When appellant was arrested and searched no narcotics were found on him. However, his possession of heroin was amply established by circumstantial evidence. Thus, after a purchase had been made, an undercover policy officer accompanying appellant saw him place in his mouth two balloons which appellant had purchased, containing what the officer believed was heroin. The officer testified: ‘This is a normal way it is done on the street for people that use Heroin or narcotics. They are packaged this way for concealing, because if you are ever stopped by law enforcement or police officers it is a quick way of getting rid of them. You just swallow it.’ The undercover officer had, at the same time, also purchased three balloons from the same supplier, who handed identical balloons to appellant. The content of the balloons sold to the officer was later chemically tested and found to be heroin. Additionally, appellant's arms contained many marks caused by the unlawful injection of a narcotic.
Appellant contends the evidence that the balloons sold to the undercover agent contained heroin cannot establish that his balloons also contained it. We disagree.
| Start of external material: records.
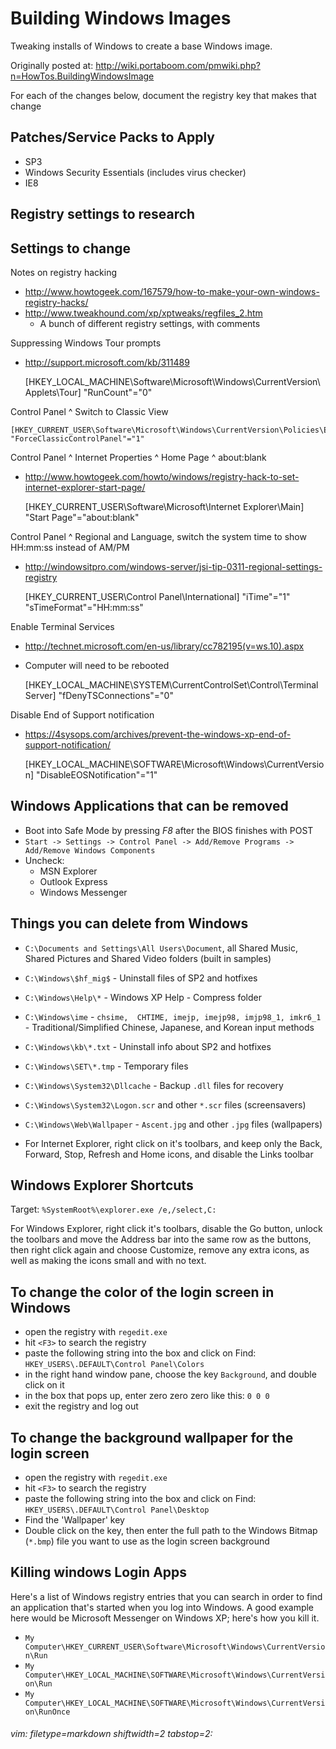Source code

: # Building Windows Images #

Tweaking installs of Windows to create a base Windows image.

Originally posted at:
  http://wiki.portaboom.com/pmwiki.php?n=HowTos.BuildingWindowsImage

For each of the changes below, document the registry key that makes that
change

## Patches/Service Packs to Apply ##
- SP3
- Windows Security Essentials (includes virus checker)
- IE8

## Registry settings to research ##

## Settings to change ##
Notes on registry hacking
- http://www.howtogeek.com/167579/how-to-make-your-own-windows-registry-hacks/
- http://www.tweakhound.com/xp/xptweaks/regfiles_2.htm
  - A bunch of different registry settings, with comments

Suppressing Windows Tour prompts
- http://support.microsoft.com/kb/311489


    [HKEY_LOCAL_MACHINE\Software\Microsoft\Windows\CurrentVersion\Applets\Tour]
    "RunCount"="0"

Control Panel ^ Switch to Classic View

    [HKEY_CURRENT_USER\Software\Microsoft\Windows\CurrentVersion\Policies\Explorer]
    "ForceClassicControlPanel"="1"

Control Panel ^ Internet Properties ^ Home Page ^ about:blank
- http://www.howtogeek.com/howto/windows/registry-hack-to-set-internet-explorer-start-page/


    [HKEY_CURRENT_USER\Software\Microsoft\Internet Explorer\Main]
    "Start Page"="about:blank"

Control Panel ^ Regional and Language, switch the system time to show
HH:mm:ss instead of AM/PM
- http://windowsitpro.com/windows-server/jsi-tip-0311-regional-settings-registry


    [HKEY_CURRENT_USER\Control Panel\International]
    "iTime"="1"
    "sTimeFormat"="HH:mm:ss"

Enable Terminal Services
- http://technet.microsoft.com/en-us/library/cc782195(v=ws.10).aspx
- Computer will need to be rebooted


    [HKEY_LOCAL_MACHINE\SYSTEM\CurrentControlSet\Control\Terminal Server]
    "fDenyTSConnections"="0"

Disable End of Support notification
- https://4sysops.com/archives/prevent-the-windows-xp-end-of-support-notification/

    [HKEY_LOCAL_MACHINE\SOFTWARE\Microsoft\Windows\CurrentVersion]
    "DisableEOSNotification"="1"

## Windows Applications that can be removed ##
- Boot into Safe Mode by pressing *F8* after the BIOS finishes with POST
- `Start -> Settings -> Control Panel -> Add/Remove Programs -> Add/Remove
  Windows Components`
- Uncheck:
  - MSN Explorer
  - Outlook Express
  - Windows Messenger

## Things you can delete from Windows ##
- `C:\Documents and Settings\All Users\Document`, all Shared Music, Shared
  Pictures and Shared Video folders (built in samples)
- `C:\Windows\$hf_mig$` - Uninstall files of SP2 and hotfixes
- `C:\Windows\Help\*` - Windows XP Help - Compress folder
- `C:\Windows\ime` - `chsime,  CHTIME, imejp, imejp98, imjp98_1, imkr6_1` -
Traditional/Simplified Chinese, Japanese, and Korean input methods
- `C:\Windows\kb\*.txt` - Uninstall info about SP2 and hotfixes
- `C:\Windows\SET\*.tmp` - Temporary files
- `C:\Windows\System32\Dllcache` - Backup `.dll` files for recovery
- `C:\Windows\System32\Logon.scr` and other `*.scr` files (screensavers)
- `C:\Windows\Web\Wallpaper` - `Ascent.jpg` and other `.jpg` files (wallpapers)

- For Internet Explorer, right click on it's toolbars, and keep only the Back,
Forward, Stop, Refresh and Home icons, and disable the Links toolbar

## Windows Explorer Shortcuts ##
Target: `%SystemRoot%\explorer.exe /e,/select,C:`

For Windows Explorer, right click it's toolbars, disable the Go button, unlock
the toolbars and move the Address bar into the same row as the buttons, then
right click again and choose Customize, remove any extra icons, as well as
making the icons small and with no text.

## To change the color of the login screen in Windows ##

- open the registry with `regedit.exe`
- hit `<F3>` to search the registry
- paste the following string into the box and click on Find:
`HKEY_USERS\.DEFAULT\Control Panel\Colors`
- in the right hand window pane, choose the key `Background`, and double click
on it
- in the box that pops up, enter zero zero zero like this: `0 0 0`
- exit the registry and log out

## To change the background wallpaper for the login screen ##

- open the registry with `regedit.exe`
- hit `<F3>` to search the registry
- paste the following string into the box and click on Find:
`HKEY_USERS\.DEFAULT\Control Panel\Desktop`
- Find the 'Wallpaper' key
- Double click on the key, then enter the full path to the Windows Bitmap
(`*.bmp`) file you want to use as the login screen background

## Killing windows Login Apps ##

Here's a list of Windows registry entries that you can search in order to find
an application that's started when you log into Windows.  A good example here
would be Microsoft Messenger on Windows XP; here's how you kill it.

- `My Computer\HKEY_CURRENT_USER\Software\Microsoft\Windows\CurrentVersion\Run`
- `My Computer\HKEY_LOCAL_MACHINE\SOFTWARE\Microsoft\Windows\CurrentVersion\Run`
- `My Computer\HKEY_LOCAL_MACHINE\SOFTWARE\Microsoft\Windows\CurrentVersion\RunOnce`

###### vim: filetype=markdown shiftwidth=2 tabstop=2:
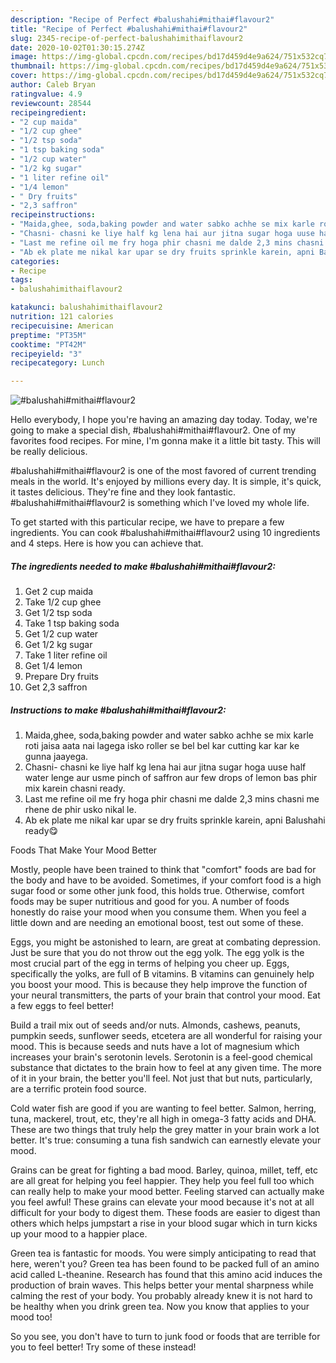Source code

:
 ```yaml
---
description: "Recipe of Perfect #balushahi#mithai#flavour2"
title: "Recipe of Perfect #balushahi#mithai#flavour2"
slug: 2345-recipe-of-perfect-balushahimithaiflavour2
date: 2020-10-02T01:30:15.274Z
image: https://img-global.cpcdn.com/recipes/bd17d459d4e9a624/751x532cq70/balushahimithaiflavour2-recipe-main-photo.jpg
thumbnail: https://img-global.cpcdn.com/recipes/bd17d459d4e9a624/751x532cq70/balushahimithaiflavour2-recipe-main-photo.jpg
cover: https://img-global.cpcdn.com/recipes/bd17d459d4e9a624/751x532cq70/balushahimithaiflavour2-recipe-main-photo.jpg
author: Caleb Bryan
ratingvalue: 4.9
reviewcount: 28544
recipeingredient:
- "2 cup maida"
- "1/2 cup ghee"
- "1/2 tsp soda"
- "1 tsp baking soda"
- "1/2 cup water"
- "1/2 kg sugar"
- "1 liter refine oil"
- "1/4 lemon"
- " Dry fruits"
- "2,3 saffron"
recipeinstructions:
- "Maida,ghee, soda,baking powder and water sabko achhe se mix karle roti jaisa aata nai lagega isko roller se bel bel kar cutting kar kar ke gunna jaayega."
- "Chasni- chasni ke liye half kg lena hai aur jitna sugar hoga uuse half water lenge aur usme pinch of saffron aur few drops of lemon bas phir mix karein chasni ready."
- "Last me refine oil me fry hoga phir chasni me dalde 2,3 mins chasni me rhene de phir usko nikal le."
- "Ab ek plate me nikal kar upar se dry fruits sprinkle karein, apni Balushahi ready😋"
categories:
- Recipe
tags:
- balushahimithaiflavour2

katakunci: balushahimithaiflavour2 
nutrition: 121 calories
recipecuisine: American
preptime: "PT35M"
cooktime: "PT42M"
recipeyield: "3"
recipecategory: Lunch

---
```



![#balushahi#mithai#flavour2](https://img-global.cpcdn.com/recipes/bd17d459d4e9a624/751x532cq70/balushahimithaiflavour2-recipe-main-photo.jpg)

Hello everybody, I hope you're having an amazing day today. Today, we're going to make a special dish, #balushahi#mithai#flavour2. One of my favorites food recipes. For mine, I'm gonna make it a little bit tasty. This will be really delicious.



#balushahi#mithai#flavour2 is one of the most favored of current trending meals in the world. It's enjoyed by millions every day. It is simple, it's quick, it tastes delicious. They're fine and they look fantastic. #balushahi#mithai#flavour2 is something which I've loved my whole life.


To get started with this particular recipe, we have to prepare a few ingredients. You can cook #balushahi#mithai#flavour2 using 10 ingredients and 4 steps. Here is how you can achieve that.

<!--inarticleads1-->

##### The ingredients needed to make #balushahi#mithai#flavour2:

1. Get 2 cup maida
1. Take 1/2 cup ghee
1. Get 1/2 tsp soda
1. Take 1 tsp baking soda
1. Get 1/2 cup water
1. Get 1/2 kg sugar
1. Take 1 liter refine oil
1. Get 1/4 lemon
1. Prepare  Dry fruits
1. Get 2,3 saffron




<!--inarticleads2-->

##### Instructions to make #balushahi#mithai#flavour2:

1. Maida,ghee, soda,baking powder and water sabko achhe se mix karle roti jaisa aata nai lagega isko roller se bel bel kar cutting kar kar ke gunna jaayega.
1. Chasni- chasni ke liye half kg lena hai aur jitna sugar hoga uuse half water lenge aur usme pinch of saffron aur few drops of lemon bas phir mix karein chasni ready.
1. Last me refine oil me fry hoga phir chasni me dalde 2,3 mins chasni me rhene de phir usko nikal le.
1. Ab ek plate me nikal kar upar se dry fruits sprinkle karein, apni Balushahi ready😋




Foods That Make Your Mood Better


Mostly, people have been trained to think that "comfort" foods are bad for the body and have to be avoided. Sometimes, if your comfort food is a high sugar food or some other junk food, this holds true. Otherwise, comfort foods may be super nutritious and good for you. A number of foods honestly do raise your mood when you consume them. When you feel a little down and are needing an emotional boost, test out some of these.

Eggs, you might be astonished to learn, are great at combating depression. Just be sure that you do not throw out the egg yolk. The egg yolk is the most crucial part of the egg in terms of helping you cheer up. Eggs, specifically the yolks, are full of B vitamins. B vitamins can genuinely help you boost your mood. This is because they help improve the function of your neural transmitters, the parts of your brain that control your mood. Eat a few eggs to feel better!

Build a trail mix out of seeds and/or nuts. Almonds, cashews, peanuts, pumpkin seeds, sunflower seeds, etcetera are all wonderful for raising your mood. This is because seeds and nuts have a lot of magnesium which increases your brain's serotonin levels. Serotonin is a feel-good chemical substance that dictates to the brain how to feel at any given time. The more of it in your brain, the better you'll feel. Not just that but nuts, particularly, are a terrific protein food source.

Cold water fish are good if you are wanting to feel better. Salmon, herring, tuna, mackerel, trout, etc, they're all high in omega-3 fatty acids and DHA. These are two things that truly help the grey matter in your brain work a lot better. It's true: consuming a tuna fish sandwich can earnestly elevate your mood. 

Grains can be great for fighting a bad mood. Barley, quinoa, millet, teff, etc are all great for helping you feel happier. They help you feel full too which can really help to make your mood better. Feeling starved can actually make you feel awful! These grains can elevate your mood because it's not at all difficult for your body to digest them. These foods are easier to digest than others which helps jumpstart a rise in your blood sugar which in turn kicks up your mood to a happier place.

Green tea is fantastic for moods. You were simply anticipating to read that here, weren't you? Green tea has been found to be packed full of an amino acid called L-theanine. Research has found that this amino acid induces the production of brain waves. This helps better your mental sharpness while calming the rest of your body. You probably already knew it is not hard to be healthy when you drink green tea. Now you know that applies to your mood too!

So you see, you don't have to turn to junk food or foods that are terrible for you to feel better! Try some of these instead!

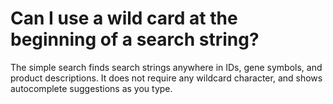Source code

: # Can I use a wild card at the beginning of a search string?
<!-- pombase_categories: Finding data -->

The simple search finds search strings anywhere in IDs, gene symbols,
and product descriptions. It does not require any wildcard character,
and shows autocomplete suggestions as you type.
This same evidence had been introduced at the preliminary hearing and Division Three of this court in holding such evidence, with inferences to be drawn from it, was sufficient, stated: ‘All the balloons were taken from the same box and were similar in appearance. Further, Bowers ‘dumped’ them into her hand after opening the box and made no apparent effort to differentiate among the balloons while distributing them. These facts strongly imply that the balloons received by Officer Holmes were taken at random from the group and thus constituted a representative sample. Since Officer Holmes' sample contained heroin, it is reasonable to infer that defendants' samples also contained heroin. This type of inference was used and approved in People v. Ihm, 247 Cal.App.2d 388, (55 Cal.Rptr. 599) * * *.'
As stated by our Supreme Court in the very similar People v. Francis, 71 Cal.2d 66, at p. 72, 75 Cal.Rptr. 199, at p. 203, 450 P.2d 591, at p. 595 (1969): ‘(7) Francis further asserts that there is no evidence that the package He purchased contained marijuana. Although it does not appear that the package Francis received was seized and analyzed, the narcotic character of a substance may, of course, be proved by circumstantial evidence (People v. Ihm, 247 Cal.App.2d 388, 392, 55 Cal.Rptr. 599; People v. Vassar, 207 Cal.App.2d 318, 324, 24 Cal.Rptr. 481), and here the recited evidence clearly constitutes substantial proof that the package Francis purchased contained marijuana.’
The judgment is affirmed.
1. People v. Richards, 2nd Crim. No. 14814, an unpublished opinion of Division Three, Second Appellate District.
DUNN, Associate Justice.
KINGSLEY, Acting P.J., and IRWIN, J.,* concur.